The Free South Africa Bridge —by Jinny Batterson, December, 2013
(As the world mourns the loss of Nelson Mandela and celebrates his long and productive life, there is still much work to do.)
Nelson Mandela has left us, at least physically.
This master builder of bridges has gone home
To somewhere where bridges are no longer needed.
During long years of imprisonment,
He learned to build bridges with his fellow inmates
And with his jailers. He studied the languages
And customs of his supposed enemies—
Post-colonialist British expatriates, Afrikaners.

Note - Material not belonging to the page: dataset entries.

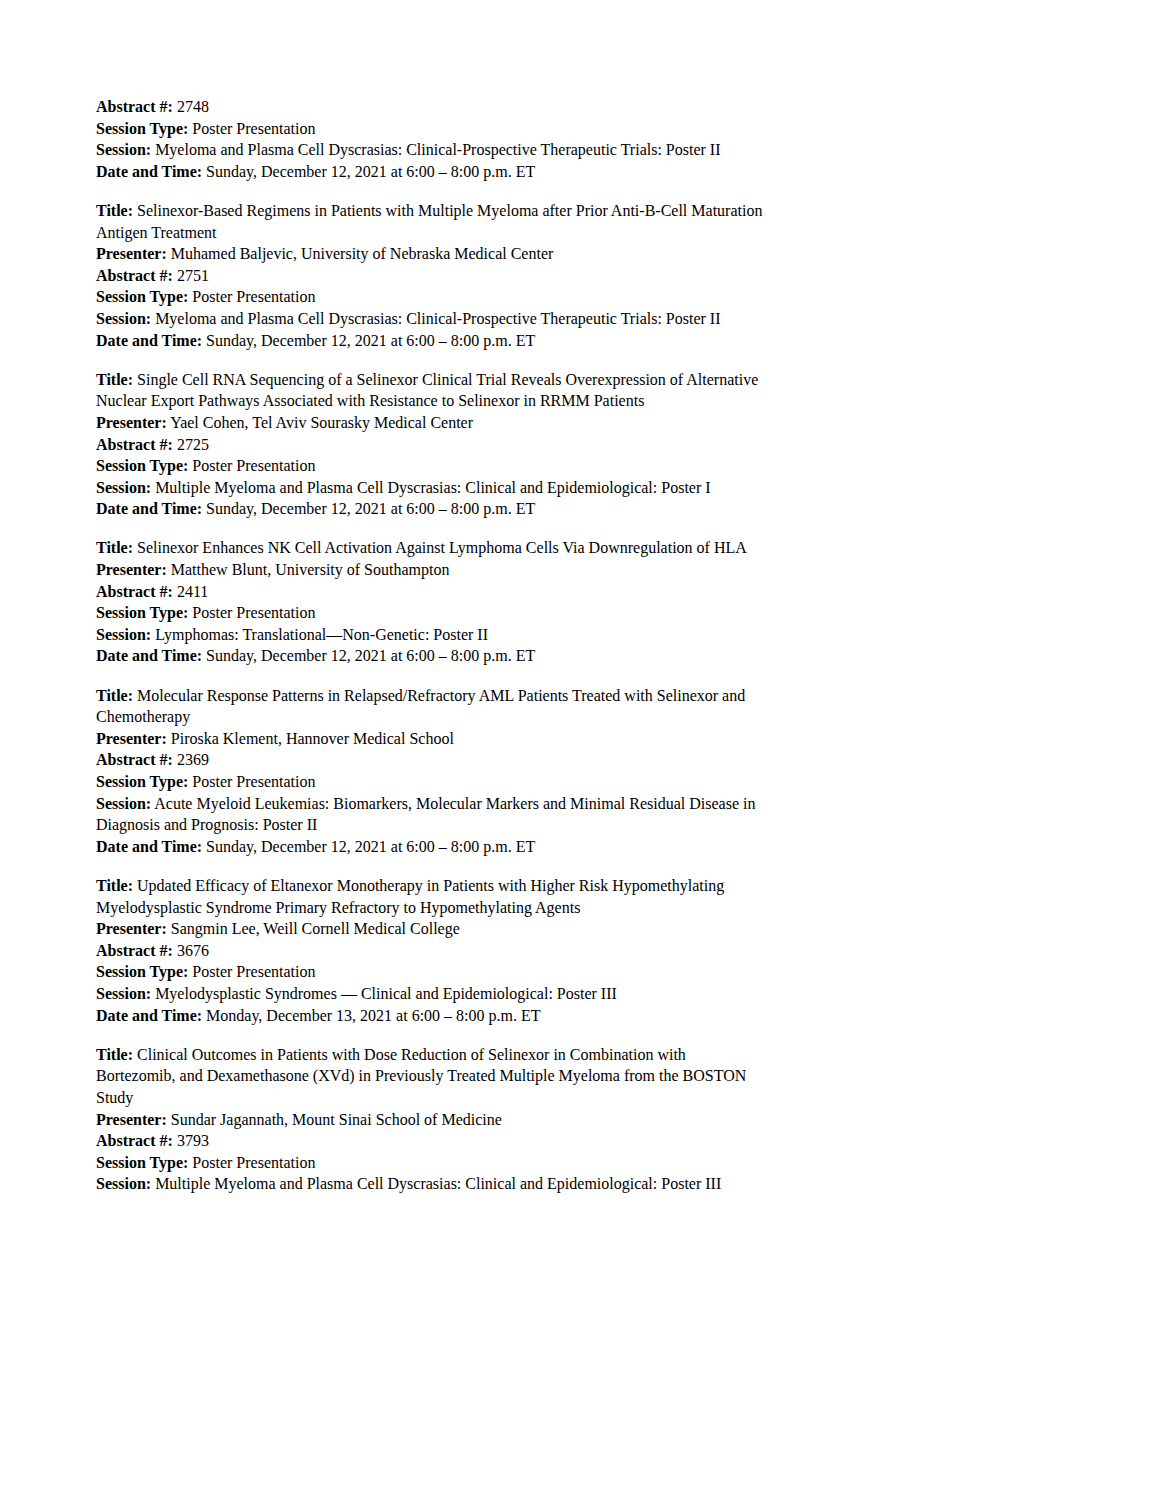Abstract #: 2748
Session Type: Poster Presentation
Session: Myeloma and Plasma Cell Dyscrasias: Clinical-Prospective Therapeutic Trials: Poster II
Date and Time: Sunday, December 12, 2021 at 6:00 – 8:00 p.m. ET
Title: Selinexor-Based Regimens in Patients with Multiple Myeloma after Prior Anti-B-Cell Maturation Antigen Treatment
Presenter: Muhamed Baljevic, University of Nebraska Medical Center
Abstract #: 2751
Session Type: Poster Presentation
Session: Myeloma and Plasma Cell Dyscrasias: Clinical-Prospective Therapeutic Trials: Poster II
Date and Time: Sunday, December 12, 2021 at 6:00 – 8:00 p.m. ET
Title: Single Cell RNA Sequencing of a Selinexor Clinical Trial Reveals Overexpression of Alternative Nuclear Export Pathways Associated with Resistance to Selinexor in RRMM Patients
Presenter: Yael Cohen, Tel Aviv Sourasky Medical Center
Abstract #: 2725
Session Type: Poster Presentation
Session: Multiple Myeloma and Plasma Cell Dyscrasias: Clinical and Epidemiological: Poster I
Date and Time: Sunday, December 12, 2021 at 6:00 – 8:00 p.m. ET
Title: Selinexor Enhances NK Cell Activation Against Lymphoma Cells Via Downregulation of HLA
Presenter: Matthew Blunt, University of Southampton
Abstract #: 2411
Session Type: Poster Presentation
Session: Lymphomas: Translational—Non-Genetic: Poster II
Date and Time: Sunday, December 12, 2021 at 6:00 – 8:00 p.m. ET
Title: Molecular Response Patterns in Relapsed/Refractory AML Patients Treated with Selinexor and Chemotherapy
Presenter: Piroska Klement, Hannover Medical School
Abstract #: 2369
Session Type: Poster Presentation
Session: Acute Myeloid Leukemias: Biomarkers, Molecular Markers and Minimal Residual Disease in Diagnosis and Prognosis: Poster II
Date and Time: Sunday, December 12, 2021 at 6:00 – 8:00 p.m. ET
Title: Updated Efficacy of Eltanexor Monotherapy in Patients with Higher Risk Hypomethylating Myelodysplastic Syndrome Primary Refractory to Hypomethylating Agents
Presenter: Sangmin Lee, Weill Cornell Medical College
Abstract #: 3676
Session Type: Poster Presentation
Session: Myelodysplastic Syndromes — Clinical and Epidemiological: Poster III
Date and Time: Monday, December 13, 2021 at 6:00 – 8:00 p.m. ET
Title: Clinical Outcomes in Patients with Dose Reduction of Selinexor in Combination with Bortezomib, and Dexamethasone (XVd) in Previously Treated Multiple Myeloma from the BOSTON Study
Presenter: Sundar Jagannath, Mount Sinai School of Medicine
Abstract #: 3793
Session Type: Poster Presentation
Session: Multiple Myeloma and Plasma Cell Dyscrasias: Clinical and Epidemiological: Poster III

Somehow, on his release, he got many,
These same Brits and Afrikaners, as well as
Zulus, Swazis, Tswanas, expatriate Indians and Chinese,
To consider themselves South Africans first,
Among their many allegiances and tribes.
Richmond, VA, has many physical bridges. The one I remember best
Was built over an expressway that had divided neighborhoods
For the benefit of faster travel to/from the suburbs
And points further away.
This bridge joined a blighted area
Of public housing with a struggling commercial
Section just west of a similarly struggling downtown
That was filled mostly with government and institutional
Buildings which emptied quickly at 5 each evening.
Builders had added high angled chain link fences at the
Sides of the bridge—to prevent anyone from throwing
Bottles or debris off the bridge onto the cars speeding
By below, away from the city’s problems.
During the 1980’s, a frustrated bridge-user scrawled
Onto the chain link, in big spray-painted letters,
“Free South Africa.”
For many years the slogan stayed there,
Unseen by I-64/95 traffic, unwashed by graffiti removers.
The bridge has since been replaced by a more modern
Span, but deep fissures remain in metro Richmond’s social fabric.
Perhaps Madiba from his perch wherever can appreciate
The irony of a free South Africa and a Richmond still
Badly in need of more bridge builders.